Issues: Family financial need and lack of resources and Food insecurity and poor nutrition

Lack of financial resources and food insecurity go hand-in hand. By offering workshops on budgeting and financial management for adults both in-person and by zoom, the FCS agent has reached several populations of greatest need including those seeking the assistance through the G.U.E.S.T. shelter and those with housing arrangements at Riverbend apartments. Extension will use the resource council as a means to identify additional populations in need of such workshops. The Family Nutrition Program provides nutritional education which includes stretching the food dollar at Bread for Life Food Pantry, located centrally in Gloucester. There is need to reach out to those utilizing the food pantries located at the southern and northern ends of the county.

Youth receive financial literacy education as well as nutrition education through a variety of 4-H and FCS programs including Reality Store, Kids Market Place, and 4-H Food Challenge. These programs will continue, and 4-H will develop funding resources to assist youth with financial need and especially those facing homelessness with the costs of camp attendance. Partnership with GCPS could strengthen work-force readiness programs with workshops on resume writing, interview techniques, and by offering certifications such as the Serv Safe Food Handlers Certificate program that 4-H held with Special Education over the summer. Gloucester’s youth resource team is currently working on a compilation of resources available for youth, and VCE is participating in that effort.
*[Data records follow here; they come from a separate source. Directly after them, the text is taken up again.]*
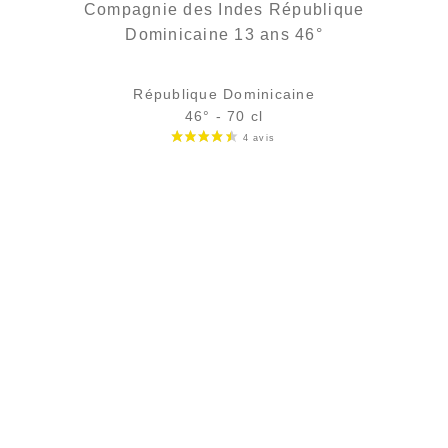
Compagnie des Indes République
Dominicaine 13 ans 46°
République Dominicaine
46° - 70 cl
Bouteille :
rupture définitive
Échantillon 5 cl :
rupture définitive
AJOUTER
FAVORIS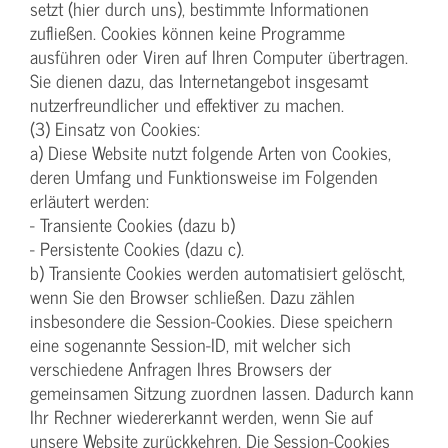
setzt (hier durch uns), bestimmte Informationen
zufließen. Cookies können keine Programme
ausführen oder Viren auf Ihren Computer übertragen.
Sie dienen dazu, das Internetangebot insgesamt
nutzerfreundlicher und effektiver zu machen.
(3) Einsatz von Cookies:
a) Diese Website nutzt folgende Arten von Cookies,
deren Umfang und Funktionsweise im Folgenden
erläutert werden:
- Transiente Cookies (dazu b)
- Persistente Cookies (dazu c).
b) Transiente Cookies werden automatisiert gelöscht,
wenn Sie den Browser schließen. Dazu zählen
insbesondere die Session-Cookies. Diese speichern
eine sogenannte Session-ID, mit welcher sich
verschiedene Anfragen Ihres Browsers der
gemeinsamen Sitzung zuordnen lassen. Dadurch kann
Ihr Rechner wiedererkannt werden, wenn Sie auf
unsere Website zurückkehren. Die Session-Cookies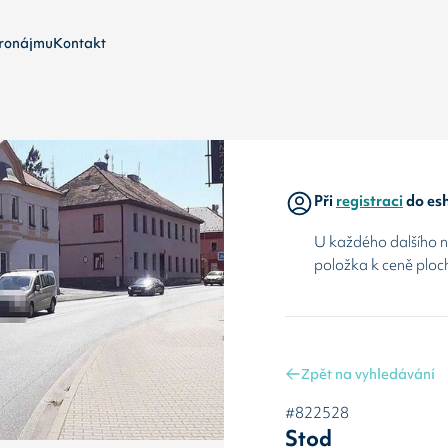
ronájmu
Kontakt
Při
registraci
do esh
U každého dalšího ná
položka k ceně ploc
Zpět na vyhledávání
#822528
Stod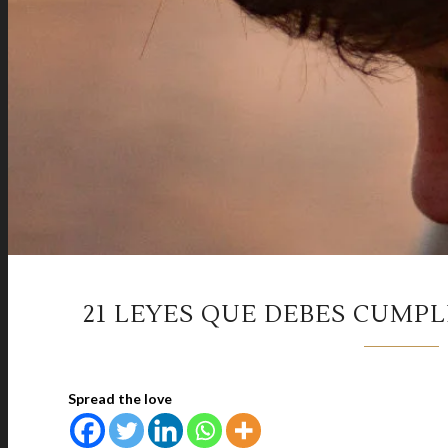
21 LEYES QUE DEBES CUMPL
Spread the love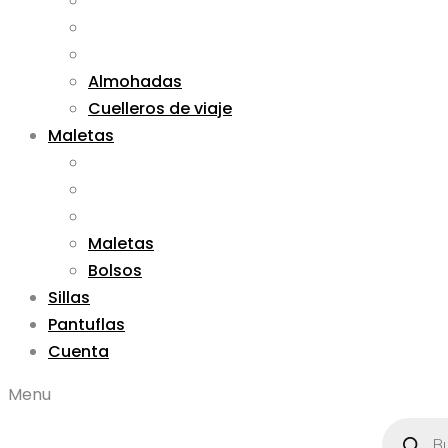
Almohadas
Cuelleros de viaje
Maletas
Maletas
Bolsos
Sillas
Pantuflas
Cuenta
Menu
Búsqued
de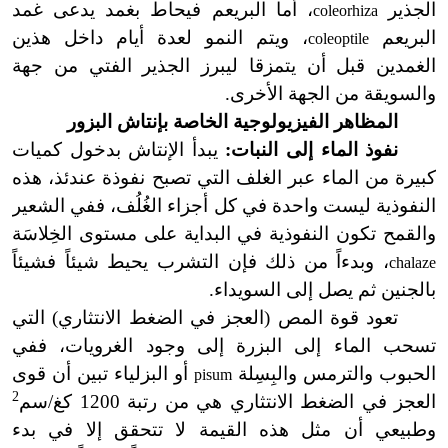
الجذير
، أما البريعم فيحاط بغمد يدعى غمد
coleorhiza
البريعم
، ويتم النمو لعدة أيام داخل هذين
coleoptile
الغمدين قبل أن يتمزقا ليبرز الجذير الفتي من جهة
والسويقة من الجهة الأخرى.
المظاهر الفيزيولوجية الخاصة بإنتاش البزور
نفوذ الماء إلى النبات:
يبدأ الإنتاش بدخول كميات
كبيرة من الماء عبر الغلف التي تصبح نفوذة عندئذ، هذه
النفوذية ليست واحدة في كل أجزاء الغُلُف، ففي الشعير
والقمح تكون النفوذية في البداية على مستوى الخِلاسَة
، وبدءاً من ذلك فإن التشرب يحيط شيئاً فشيئاً
chalaze
بالجنين ثم يصل إلى السويداء.
تعود قوة المص (العجز في الضغط الانتثاري) التي
تسحب الماء إلى البزرة إلى وجود الغرويات، ففي
الحبوب والترمس والبِسِلة
أو البزلياء تبين أن قوى
pisum
2
العجز في الضغط الانتثاري هي من رتبة 1200 كغ/سم
وطبيعي أن مثل هذه القيمة لا تتحقق إلا في بدء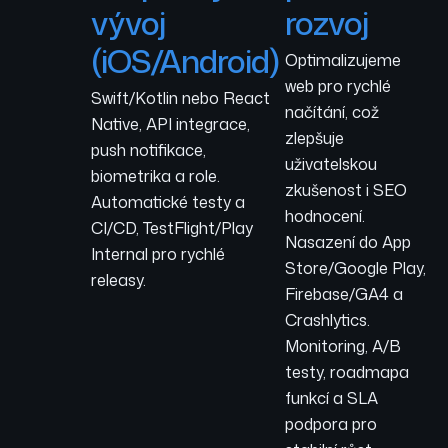
vývoj
rozvoj
(iOS/Android)
Optimalizujeme
web pro rychlé
Swift/Kotlin nebo React
načítání, což
Native, API integrace,
zlepšuje
push notifikace,
uživatelskou
biometrika a role.
zkušenost i SEO
Automatické testy a
hodnocení.
CI/CD, TestFlight/Play
Nasazení do App
Internal pro rychlé
Store/Google Play,
releasy.
Firebase/GA4 a
Crashlytics.
Monitoring, A/B
testy, roadmapa
funkcí a SLA
podpora pro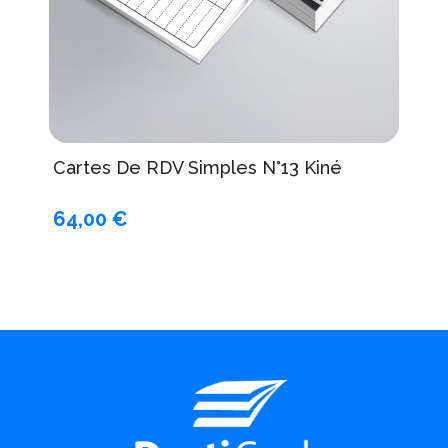
Cartes De RDV Simples N°13 Kiné
64,00 €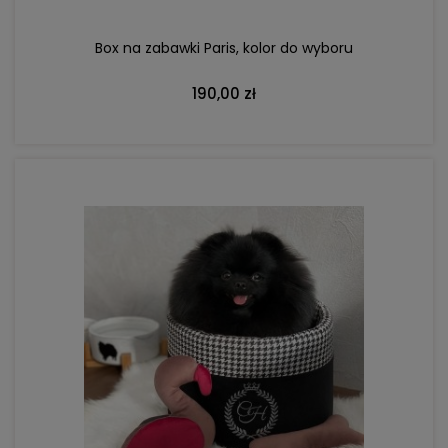
Box na zabawki Paris, kolor do wyboru
190,00 zł
DO KOSZYKA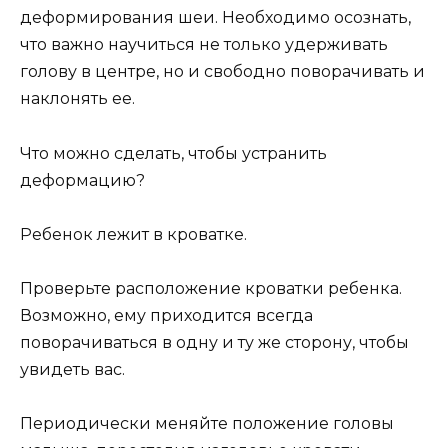
деформирования шеи. Необходимо осознать,
что важно научиться не только удерживать
голову в центре, но и свободно поворачивать и
наклонять ее.
Что можно сделать, чтобы устранить
деформацию?
Ребенок лежит в кроватке.
Проверьте расположение кроватки ребенка.
Возможно, ему приходится всегда
поворачиваться в одну и ту же сторону, чтобы
увидеть вас.
Периодически меняйте положение головы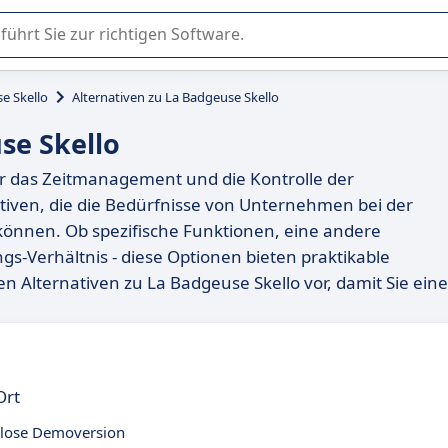
er Nutzung oder Auswahl von SaaS-Software in Unternehmen.
e Skello
Alternativen zu La Badgeuse Skello
se Skello
 für das Zeitmanagement und die Kontrolle der
nativen, die die Bedürfnisse von Unternehmen bei der
können. Ob spezifische Funktionen, eine andere
gs-Verhältnis - diese Optionen bieten praktikable
ten Alternativen zu La Badgeuse Skello vor, damit Sie eine
Ort
lose Demoversion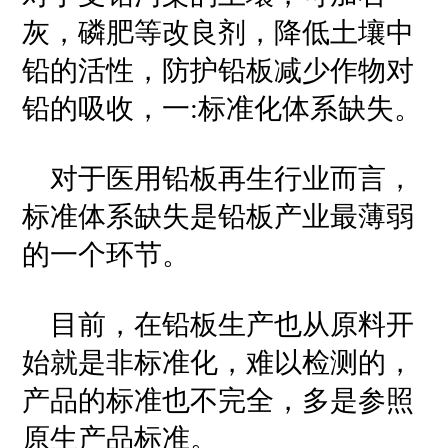
灰，磷肥等改良剂，降低土壤中
铅的活性，防护铅板减少作物对
铅的吸收，一:标准化体系缺失。
对于医用铅板再生行业而言，
标准体系缺失是铅板产业最薄弱
的一个环节。
目前，在铅板生产也从原料开
始就是非标准化，难以检测的，
产品的标准也不完全，多是参照
原生产品标准。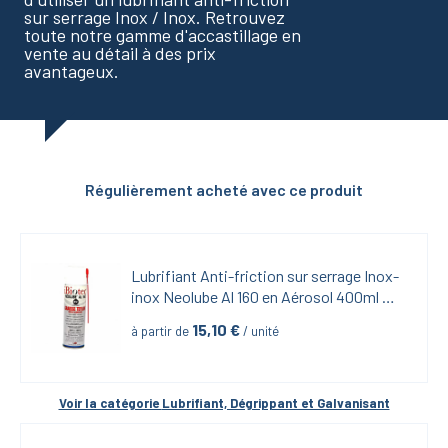
sur serrage Inox / Inox. Retrouvez
toute notre gamme d'accastillage en
vente au détail à des prix
avantageux.
Régulièrement acheté avec ce produit
Lubrifiant Anti-friction sur serrage Inox-
inox Neolube Al 160 en Aérosol 400ml 
iBiotech
15,10
 €
à partir de
 / unité
Voir la catégorie 
Lubrifiant, Dégrippant et Galvanisant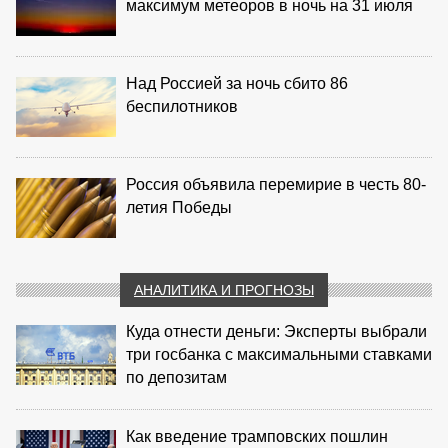
максимум метеоров в ночь на 31 июля
Над Россией за ночь сбито 86
беспилотников
Россия объявила перемирие в честь 80-
летия Победы
АНАЛИТИКА И ПРОГНОЗЫ
Куда отнести деньги: Эксперты выбрали
три госбанка с максимальными ставками
по депозитам
Как введение трамповских пошлин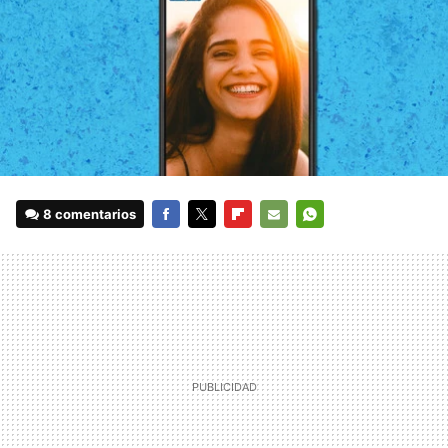
8 comentarios
FACEBOOK
TWITTER
FLIPBOARD
E-
WHATSAPP
MAIL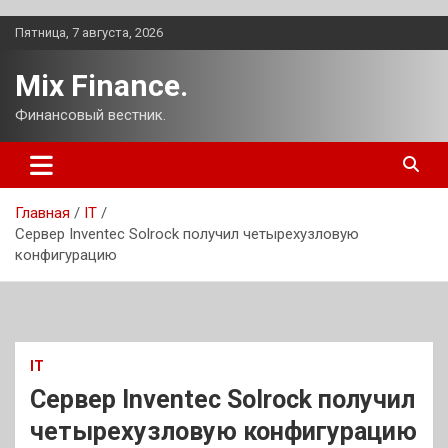
Перейти
Пятница, 7 августа, 2026
к
содержимому
Mix Finance.
Финансовый вестник.
Главная
IT
Сервер Inventec Solrock получил четырехузловую
конфигурацию
IT
Сервер Inventec Solrock получил
четырехузловую конфигурацию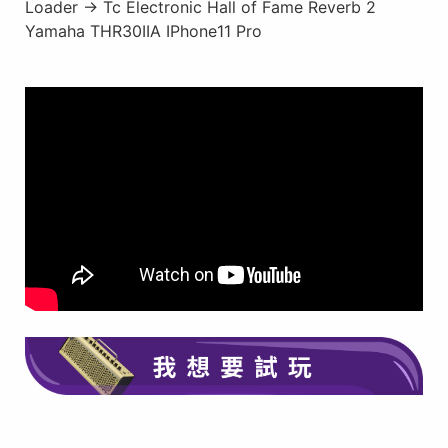
Loader → Tc Electronic Hall of Fame Reverb 2
Yamaha THR30IIA IPhone11 Pro
在此點擊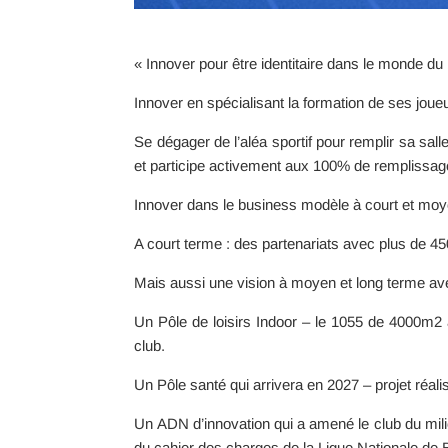
« Innover pour être identitaire dans le monde du 
Innover en spécialisant la formation de ses jou
Se dégager de l’aléa sportif pour remplir sa sall
et participe activement aux 100% de remplissag
Innover dans le business modèle à court et moy
A court terme : des partenariats avec plus de 450
Mais aussi une vision à moyen et long terme ave
Un Pôle de loisirs Indoor – le 1055 de 4000m2 
club.
Un Pôle santé qui arrivera en 2027 – projet réal
Un ADN d’innovation qui a amené le club du mili
du cahier des charges de la Ligue Nationale de B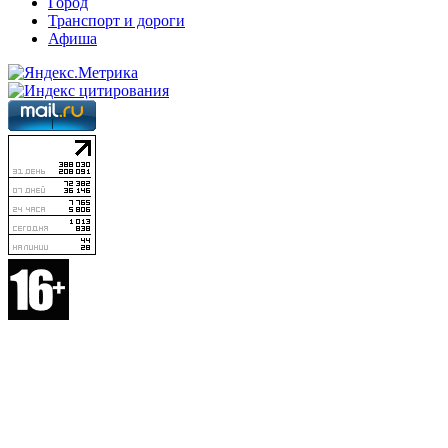
Город
Транспорт и дороги
Афиша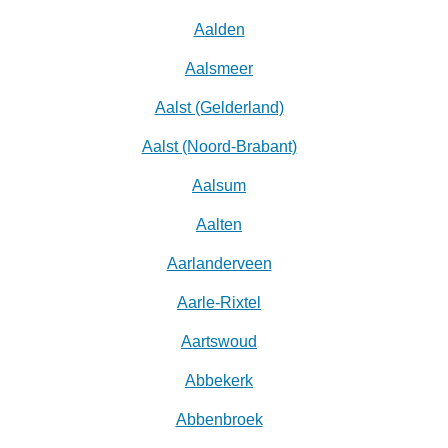
Aalden
Aalsmeer
Aalst (Gelderland)
Aalst (Noord-Brabant)
Aalsum
Aalten
Aarlanderveen
Aarle-Rixtel
Aartswoud
Abbekerk
Abbenbroek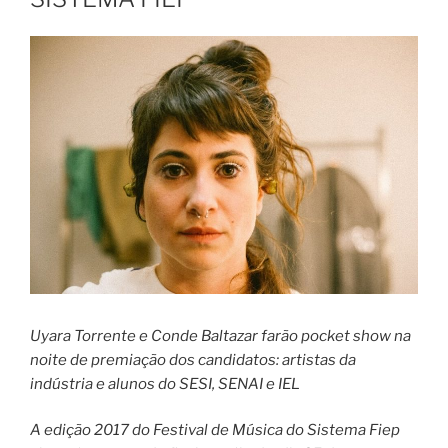
Uyara Torrente e Conde Baltazar farão pocket show na
noite de premiação dos candidatos: artistas da
indústria e alunos do SESI, SENAI e IEL
A edição 2017 do Festival de Música do Sistema Fiep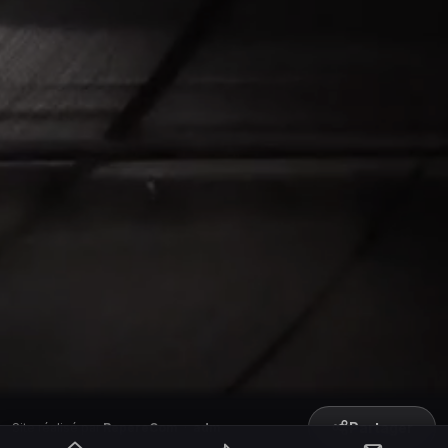
Partager
Site réalisé par
RepereCom
·
adm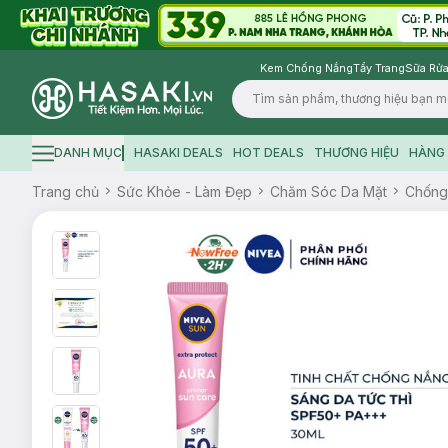
Kem Chống Nắng
Tẩy Trang
Sữa Rửa
Logo
DANH MỤC
HASAKI DEALS
HOT DEALS
THƯƠNG HIỆU
HÀNG 
Hamburger icon
Trang chủ
Sức Khỏe - Làm Đẹp
Chăm Sóc Da Mặt
Chống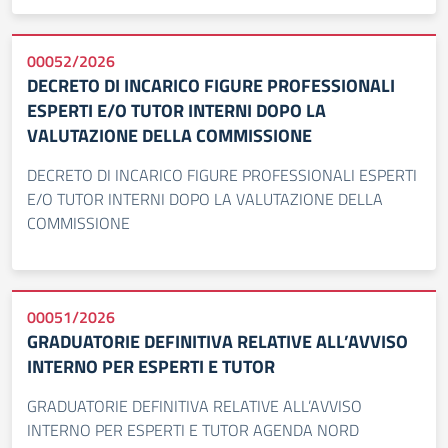
00052/2026
DECRETO DI INCARICO FIGURE PROFESSIONALI
ESPERTI E/O TUTOR INTERNI DOPO LA
VALUTAZIONE DELLA COMMISSIONE
DECRETO DI INCARICO FIGURE PROFESSIONALI ESPERTI
E/O TUTOR INTERNI DOPO LA VALUTAZIONE DELLA
COMMISSIONE
00051/2026
GRADUATORIE DEFINITIVA RELATIVE ALL’AVVISO
INTERNO PER ESPERTI E TUTOR
GRADUATORIE DEFINITIVA RELATIVE ALL’AVVISO
INTERNO PER ESPERTI E TUTOR AGENDA NORD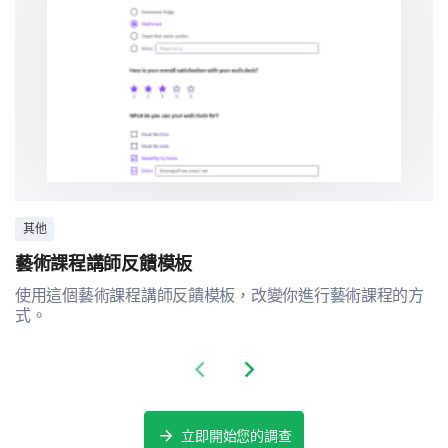
其他
藝術課程講師反饋模板
使用這個藝術課程講師反饋模板，改變你進行藝術課程的方
式。
Previous slide
Next slide
立即開始您的調查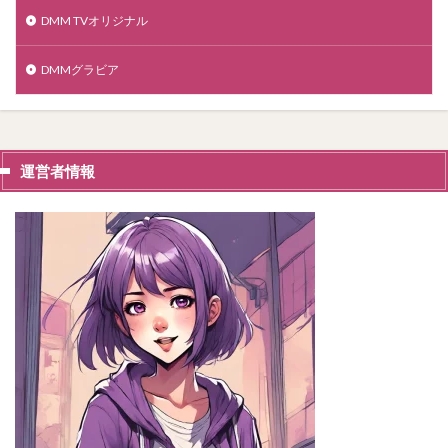
DMM TVオリジナル
DMMグラビア
運営者情報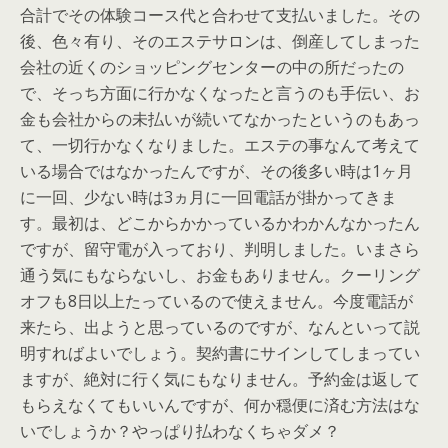
合計でその体験コース代と合わせて支払いました。その
後、色々有り、そのエステサロンは、倒産してしまった
会社の近くのショッピングセンターの中の所だったの
で、そっち方面に行かなくなったと言うのも手伝い、お
金も会社からの未払いが続いてなかったというのもあっ
て、一切行かなくなりました。エステの事なんて考えて
いる場合ではなかったんですが、その後多い時は1ヶ月
に一回、少ない時は3ヵ月に一回電話が掛かってきま
す。最初は、どこからかかっているかわかんなかったん
ですが、留守電が入っており、判明しました。いまさら
通う気にもならないし、お金もありません。クーリング
オフも8日以上たっているので使えません。今度電話が
来たら、出ようと思っているのですが、なんといって説
明すればよいでしょう。契約書にサインしてしまってい
ますが、絶対に行く気にもなりません。予約金は返して
もらえなくてもいいんですが、何か穏便に済む方法はな
いでしょうか？やっぱり払わなくちゃダメ？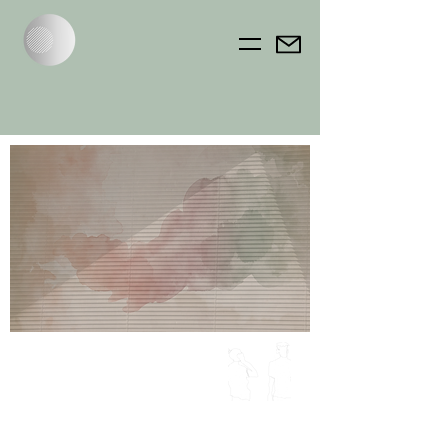
SISERUUMI MATERJALIDES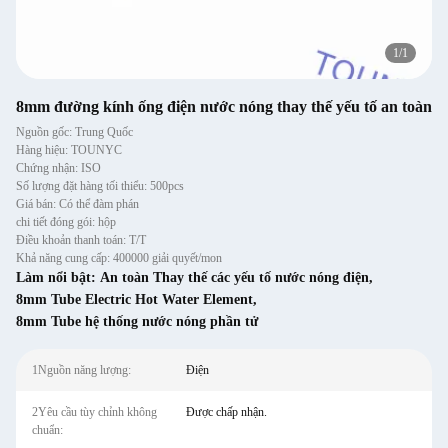
1
/
1
8mm đường kính ống điện nước nóng thay thế yếu tố an toàn
Nguồn gốc: Trung Quốc
Hàng hiệu: TOUNYC
Chứng nhận: ISO
Số lượng đặt hàng tối thiểu: 500pcs
Giá bán: Có thể đàm phán
chi tiết đóng gói: hộp
Điều khoản thanh toán: T/T
Khả năng cung cấp: 400000 giải quyết/mon
Làm nổi bật:
An toàn Thay thế các yếu tố nước nóng điện
,
8mm Tube Electric Hot Water Element
,
8mm Tube hệ thống nước nóng phần tử
1Nguồn năng lượng:
Điện
2Yêu cầu tùy chỉnh không
Được chấp nhận.
chuẩn: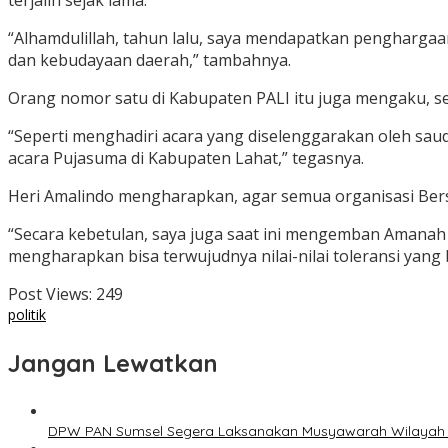
terjalin sejak lama.
“Alhamdulillah, tahun lalu, saya mendapatkan penghargaan
dan kebudayaan daerah,” tambahnya.
Orang nomor satu di Kabupaten PALI itu juga mengaku, s
“Seperti menghadiri acara yang diselenggarakan oleh sa
acara Pujasuma di Kabupaten Lahat,” tegasnya.
Heri Amalindo mengharapkan, agar semua organisasi Bers
“Secara kebetulan, saya juga saat ini mengemban Amanah
mengharapkan bisa terwujudnya nilai-nilai toleransi yang 
Post Views:
249
politik
Jangan Lewatkan
DPW PAN Sumsel Segera Laksanakan Musyawarah Wilayah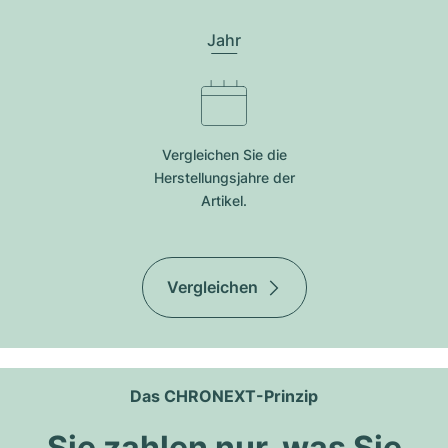
Jahr
Vergleichen Sie die
Herstellungsjahre der
Artikel.
Vergleichen
Das CHRONEXT-Prinzip
Sie zahlen nur, was Sie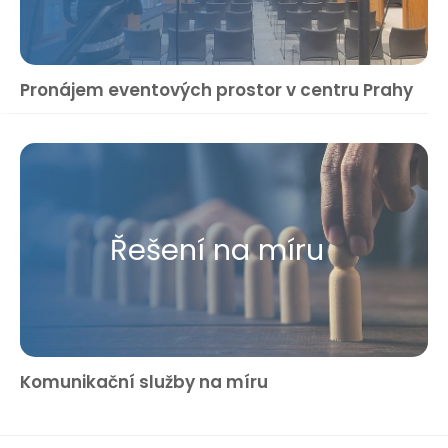
Pronájem eventových prostor v centru Prahy
Řešení na míru
Komunikační služby na míru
Issue: Environmental concerns and preserving ecosystems

With 500 miles of tidal coastline, Gloucester’s citizens are concerned about preserving the natural environment. Extension is well positioned to lead the charge here with a variety of educational programs that target youth and adults of all ages. Meaningful Watershed Educational Experiences for youth develop conservation mindset in young people which can lead to positive behaviors in nature. Locally, Extension Master Gardeners and Virginia Master Naturalists engage in stewardship volunteerism and public education to instill that same conservation mindset in audiences of all ages. Extension agents support soil testing efforts for both homeowners and producers as well as education in best management practices to reduce fertilizer and pesticide run-off.